Materials provided below:
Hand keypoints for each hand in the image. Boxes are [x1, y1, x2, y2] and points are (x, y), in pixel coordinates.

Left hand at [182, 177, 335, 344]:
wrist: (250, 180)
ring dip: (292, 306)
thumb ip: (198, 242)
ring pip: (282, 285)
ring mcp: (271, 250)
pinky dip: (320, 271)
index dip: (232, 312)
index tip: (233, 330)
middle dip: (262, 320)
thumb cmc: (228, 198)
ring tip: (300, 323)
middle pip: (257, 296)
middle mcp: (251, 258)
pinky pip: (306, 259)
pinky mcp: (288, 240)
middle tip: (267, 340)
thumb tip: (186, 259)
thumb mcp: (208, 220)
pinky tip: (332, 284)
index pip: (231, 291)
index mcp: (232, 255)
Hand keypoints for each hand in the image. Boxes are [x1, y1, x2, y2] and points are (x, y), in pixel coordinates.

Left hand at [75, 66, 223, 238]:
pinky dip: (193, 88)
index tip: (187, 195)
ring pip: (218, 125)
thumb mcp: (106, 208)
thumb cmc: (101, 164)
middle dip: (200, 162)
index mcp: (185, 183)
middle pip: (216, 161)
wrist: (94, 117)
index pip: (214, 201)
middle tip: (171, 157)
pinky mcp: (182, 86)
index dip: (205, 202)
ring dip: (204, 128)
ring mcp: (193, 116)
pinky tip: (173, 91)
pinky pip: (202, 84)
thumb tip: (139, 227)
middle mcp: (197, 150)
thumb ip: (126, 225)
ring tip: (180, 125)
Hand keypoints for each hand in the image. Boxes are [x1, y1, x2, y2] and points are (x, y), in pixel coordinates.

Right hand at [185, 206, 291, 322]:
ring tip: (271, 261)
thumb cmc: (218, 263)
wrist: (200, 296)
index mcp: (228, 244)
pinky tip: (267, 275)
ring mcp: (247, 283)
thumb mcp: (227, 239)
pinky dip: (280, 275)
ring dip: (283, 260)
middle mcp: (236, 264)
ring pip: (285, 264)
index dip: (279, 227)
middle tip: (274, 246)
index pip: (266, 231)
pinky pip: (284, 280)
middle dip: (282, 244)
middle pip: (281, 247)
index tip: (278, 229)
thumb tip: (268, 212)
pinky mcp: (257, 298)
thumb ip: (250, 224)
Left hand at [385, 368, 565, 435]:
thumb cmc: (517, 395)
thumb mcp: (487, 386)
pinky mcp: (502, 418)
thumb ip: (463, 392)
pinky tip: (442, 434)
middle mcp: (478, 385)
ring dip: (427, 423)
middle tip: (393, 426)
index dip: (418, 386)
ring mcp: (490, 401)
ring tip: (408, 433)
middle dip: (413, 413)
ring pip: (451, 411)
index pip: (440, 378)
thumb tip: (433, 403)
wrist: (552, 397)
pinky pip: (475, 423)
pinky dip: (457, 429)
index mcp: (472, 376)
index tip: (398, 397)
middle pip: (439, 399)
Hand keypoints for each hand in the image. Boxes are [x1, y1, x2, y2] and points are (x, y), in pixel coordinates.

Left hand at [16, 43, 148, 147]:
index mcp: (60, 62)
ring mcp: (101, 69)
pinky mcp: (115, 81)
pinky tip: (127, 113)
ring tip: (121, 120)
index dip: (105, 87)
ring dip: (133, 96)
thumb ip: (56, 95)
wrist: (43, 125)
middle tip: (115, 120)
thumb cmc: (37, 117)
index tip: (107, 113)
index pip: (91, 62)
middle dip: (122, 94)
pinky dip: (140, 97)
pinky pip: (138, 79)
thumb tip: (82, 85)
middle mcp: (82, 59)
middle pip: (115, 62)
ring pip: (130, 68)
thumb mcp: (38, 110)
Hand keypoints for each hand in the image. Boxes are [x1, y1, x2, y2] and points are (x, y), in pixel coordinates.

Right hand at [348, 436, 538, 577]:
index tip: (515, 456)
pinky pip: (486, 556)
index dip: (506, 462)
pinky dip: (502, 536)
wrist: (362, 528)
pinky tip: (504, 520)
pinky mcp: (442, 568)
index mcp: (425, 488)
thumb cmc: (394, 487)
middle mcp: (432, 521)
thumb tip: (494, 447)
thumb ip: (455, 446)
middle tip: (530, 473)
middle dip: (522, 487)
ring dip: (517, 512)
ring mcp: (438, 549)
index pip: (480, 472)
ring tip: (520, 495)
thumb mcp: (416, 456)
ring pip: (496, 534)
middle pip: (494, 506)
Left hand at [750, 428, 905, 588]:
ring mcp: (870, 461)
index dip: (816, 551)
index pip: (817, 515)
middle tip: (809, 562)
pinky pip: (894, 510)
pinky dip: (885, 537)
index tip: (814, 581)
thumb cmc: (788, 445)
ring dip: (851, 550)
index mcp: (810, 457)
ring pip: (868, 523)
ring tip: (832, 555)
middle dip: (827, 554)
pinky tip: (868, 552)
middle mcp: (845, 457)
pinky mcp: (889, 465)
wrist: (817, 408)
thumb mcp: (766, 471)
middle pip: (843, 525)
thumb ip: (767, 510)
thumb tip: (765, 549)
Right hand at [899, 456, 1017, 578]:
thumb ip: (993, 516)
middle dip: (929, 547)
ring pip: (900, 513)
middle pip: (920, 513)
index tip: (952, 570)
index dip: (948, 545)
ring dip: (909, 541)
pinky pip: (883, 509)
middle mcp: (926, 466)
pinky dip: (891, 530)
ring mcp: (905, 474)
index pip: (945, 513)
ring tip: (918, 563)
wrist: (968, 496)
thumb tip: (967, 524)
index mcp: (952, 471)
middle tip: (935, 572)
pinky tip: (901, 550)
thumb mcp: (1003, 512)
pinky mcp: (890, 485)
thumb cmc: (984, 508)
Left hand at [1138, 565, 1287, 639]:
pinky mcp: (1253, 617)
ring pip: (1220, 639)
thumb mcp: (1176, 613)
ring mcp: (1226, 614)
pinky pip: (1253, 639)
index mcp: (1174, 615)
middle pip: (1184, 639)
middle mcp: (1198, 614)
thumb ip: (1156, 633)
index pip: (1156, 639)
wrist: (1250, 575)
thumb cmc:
End of Materials provided.
Materials provided below:
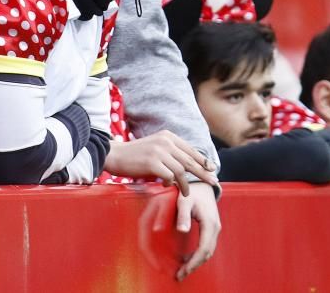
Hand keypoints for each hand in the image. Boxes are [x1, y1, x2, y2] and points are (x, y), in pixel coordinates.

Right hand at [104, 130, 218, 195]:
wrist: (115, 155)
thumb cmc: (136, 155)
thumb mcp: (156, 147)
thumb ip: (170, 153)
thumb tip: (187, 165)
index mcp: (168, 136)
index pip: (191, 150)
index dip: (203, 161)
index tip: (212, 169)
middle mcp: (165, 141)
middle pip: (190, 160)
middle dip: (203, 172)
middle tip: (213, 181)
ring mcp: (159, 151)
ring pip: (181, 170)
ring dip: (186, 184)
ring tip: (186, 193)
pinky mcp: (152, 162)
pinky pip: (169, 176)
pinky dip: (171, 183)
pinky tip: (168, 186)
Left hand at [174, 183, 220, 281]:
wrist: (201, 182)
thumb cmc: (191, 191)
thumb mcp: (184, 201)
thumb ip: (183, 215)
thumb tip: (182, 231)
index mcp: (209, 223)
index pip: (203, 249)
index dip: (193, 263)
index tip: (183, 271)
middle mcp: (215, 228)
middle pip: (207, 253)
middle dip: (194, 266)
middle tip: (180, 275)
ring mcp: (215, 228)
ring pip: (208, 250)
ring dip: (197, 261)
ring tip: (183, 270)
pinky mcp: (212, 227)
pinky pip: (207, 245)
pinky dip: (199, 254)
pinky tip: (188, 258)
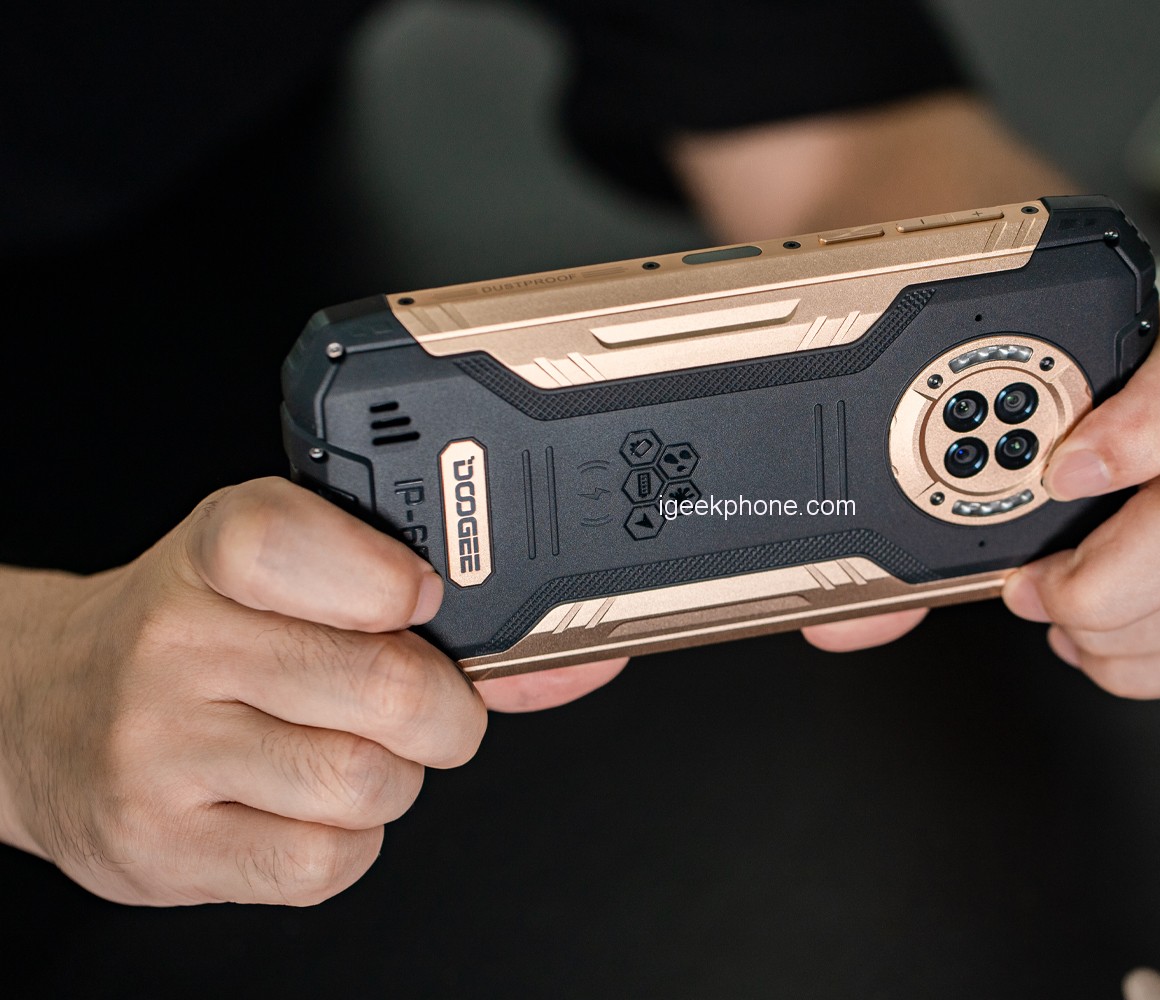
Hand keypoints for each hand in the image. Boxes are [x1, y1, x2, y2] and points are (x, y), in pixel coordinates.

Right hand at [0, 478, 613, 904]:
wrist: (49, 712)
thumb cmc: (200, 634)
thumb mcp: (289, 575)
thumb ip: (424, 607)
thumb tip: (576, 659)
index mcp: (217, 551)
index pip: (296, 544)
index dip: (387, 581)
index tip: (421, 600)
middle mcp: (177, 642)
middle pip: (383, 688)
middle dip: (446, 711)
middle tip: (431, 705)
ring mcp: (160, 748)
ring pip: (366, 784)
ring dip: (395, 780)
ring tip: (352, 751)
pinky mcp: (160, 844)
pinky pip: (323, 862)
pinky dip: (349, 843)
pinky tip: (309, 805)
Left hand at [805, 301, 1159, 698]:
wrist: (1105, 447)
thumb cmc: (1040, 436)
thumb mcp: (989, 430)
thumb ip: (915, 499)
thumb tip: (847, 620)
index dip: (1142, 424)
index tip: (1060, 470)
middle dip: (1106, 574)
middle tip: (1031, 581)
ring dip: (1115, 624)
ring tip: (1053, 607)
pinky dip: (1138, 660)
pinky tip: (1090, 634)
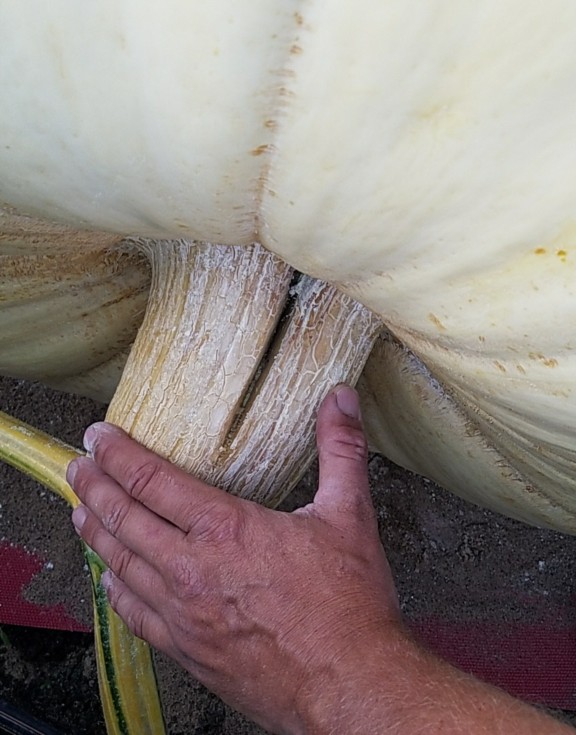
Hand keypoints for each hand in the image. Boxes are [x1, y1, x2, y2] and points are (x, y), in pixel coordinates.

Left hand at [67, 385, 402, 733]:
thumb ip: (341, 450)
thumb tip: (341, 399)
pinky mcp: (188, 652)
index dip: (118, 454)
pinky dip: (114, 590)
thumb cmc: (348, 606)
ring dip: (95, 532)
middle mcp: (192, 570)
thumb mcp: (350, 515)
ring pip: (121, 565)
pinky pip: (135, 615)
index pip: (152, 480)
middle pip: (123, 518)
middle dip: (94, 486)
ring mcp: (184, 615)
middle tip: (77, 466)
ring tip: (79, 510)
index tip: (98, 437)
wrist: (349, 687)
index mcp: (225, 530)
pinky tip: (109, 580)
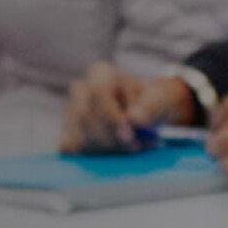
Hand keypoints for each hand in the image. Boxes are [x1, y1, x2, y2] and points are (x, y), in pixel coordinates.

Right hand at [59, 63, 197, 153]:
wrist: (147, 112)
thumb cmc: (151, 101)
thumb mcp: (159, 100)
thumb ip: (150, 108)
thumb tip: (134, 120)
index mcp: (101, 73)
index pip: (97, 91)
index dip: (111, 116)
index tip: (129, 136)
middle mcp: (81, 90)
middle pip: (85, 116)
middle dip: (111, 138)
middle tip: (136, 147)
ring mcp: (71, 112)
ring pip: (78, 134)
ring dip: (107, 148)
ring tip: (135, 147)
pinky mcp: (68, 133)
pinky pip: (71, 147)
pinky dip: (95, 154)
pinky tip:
End of Materials provided.
Assignment
Using the entries above, extract exactly the lines from the one that contains "index mcp: (168, 136)" through the one that contains "thumb cmc: (1040, 436)". Do not carry over any pictures.

Task result
index mcp: (168, 136)
index pip: (191, 150)
index dip: (203, 161)
index tip: (212, 169)
middle mcp: (165, 141)
middle pip: (190, 160)
middle dip: (203, 172)
middle tip: (213, 181)
ring mcp: (159, 151)
ring pip: (181, 170)
ring dip: (186, 184)
ring tip: (186, 193)
pinky mcp: (152, 162)
pinky pip: (169, 176)
pinky dip: (171, 183)
pinky tip: (168, 186)
Left hand at [174, 183, 220, 281]:
wrist: (201, 182)
thumb cmc: (191, 191)
thumb mcp: (184, 201)
thumb ip: (183, 215)
thumb tip: (182, 231)
index mcp: (209, 223)
index pip: (203, 249)
index dip: (193, 263)
index tip: (183, 271)
middle mcp: (215, 228)
middle pip: (207, 253)
middle dip: (194, 266)
middle tip: (180, 275)
ring mcp: (215, 228)
ring pip: (208, 250)
ring dip: (197, 261)
ring tip: (183, 270)
pinky mcp: (212, 227)
pinky pip: (207, 245)
pinky dip: (199, 254)
pinky tip: (188, 258)
Hand keypoints for each hand in the image. Boxes are [x1, y1, x2, y2] and points are (x, y), in pixel coordinates.

Right hand at [0, 478, 613, 904]:
wrist: (49, 712)
thumb cmc: (200, 634)
thumb mcp: (289, 575)
thumb ip: (424, 607)
thumb tip: (576, 659)
index mcp: (217, 551)
index pip: (296, 544)
index dip: (387, 581)
index tip: (421, 600)
middle mcp: (177, 642)
middle pip: (383, 688)
middle dip: (446, 711)
middle tip: (431, 705)
ring mcp: (160, 748)
ring pip: (366, 784)
ring dip: (395, 780)
ring tip: (352, 751)
pinky mcp: (160, 844)
pinky pip: (323, 862)
pinky dip: (349, 843)
pinky tip: (309, 805)
Left hand at [805, 301, 1159, 698]:
wrist: (1105, 447)
thumb cmc: (1040, 436)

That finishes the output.